Por mais divisão a que qualquer sistema político-económico nos force, vamos recentrar-nos, vamos redescobrir-nos ("re"+"des"+"cobrir"+"nos") da poeira que nos atiram para os olhos,
vamos redefinir os conceitos essenciais, vamos discutir sobre este assunto!
Se o silêncio é sinónimo de ignorância, então é contra nós!
A vida não é sempre a perder!
A cidade não pode ser para sempre o lugar onde morremos todos os dias!

Vamos encontrar-nos.
Para podermos descobrir que... afinal, temos necessidades comuns, desejos comuns, aspirações nada conflituantes que justifiquem seja que guerra for.
Vamos empreendê-lo juntos!


Não queremos viver a medo.
QUEREMOS AFIRMAR O QUE SOMOS.
NÓS NÃO EXIGIMOS MENOS QUE A VIDA!


"É no debate e na troca, na dicção e na contradição que podemos descobrir que outros também pensam como nós e que temos os mesmos interesses."


Vamos empreendê-lo juntos!


"O ensino da solidariedade realiza-se a partir da coexistência, da horizontalidade, e não da verticalidade dos valores. O primeiro princípio de uma tal educação deveria ser o reconhecimento de que cada pessoa vê as coisas de uma maneira diferente. Reduzir a desigualdade significa, pois, desmontar a violência simbólica que se exerce sobre nós."

...


- Obrigado, capitalismo.
- Passe bem, e até breve.
Volte sempre.
-Voltarei.

(...voltarei, mas munido de poesia contra o inominável que és.

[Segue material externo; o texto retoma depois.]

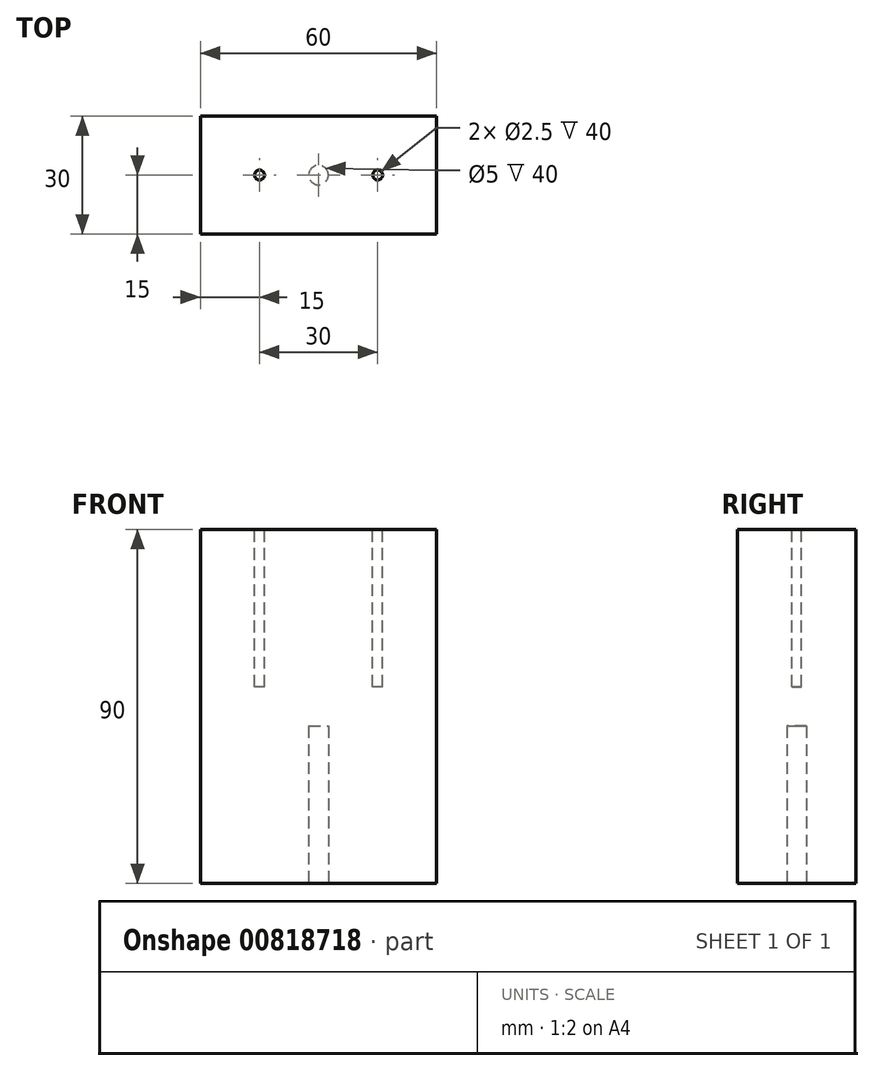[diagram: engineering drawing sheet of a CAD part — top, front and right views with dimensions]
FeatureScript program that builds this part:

Só depois - perdida de vez a nossa inocência, como cantam os International Noise Conspiracy, "Capitalism stole my virginity!" -, só aí, utilizados todos os outros meios, sem obtenção de mudança, só aí voltaremos... com bombas.)




Queremos que Sociologia da Intimidade seja /
Cremos que a Sociologia da Intimidade é, afinal, radical (indo às raízes), a sociologia da emancipação colectiva. A Sociologia, ponto final parágrafo.



Quando não mencionadas, as citações em itálico são extraídas do livro A Intoxicação Linguística, de Vicente Romano, 2008, Ed. Deriva.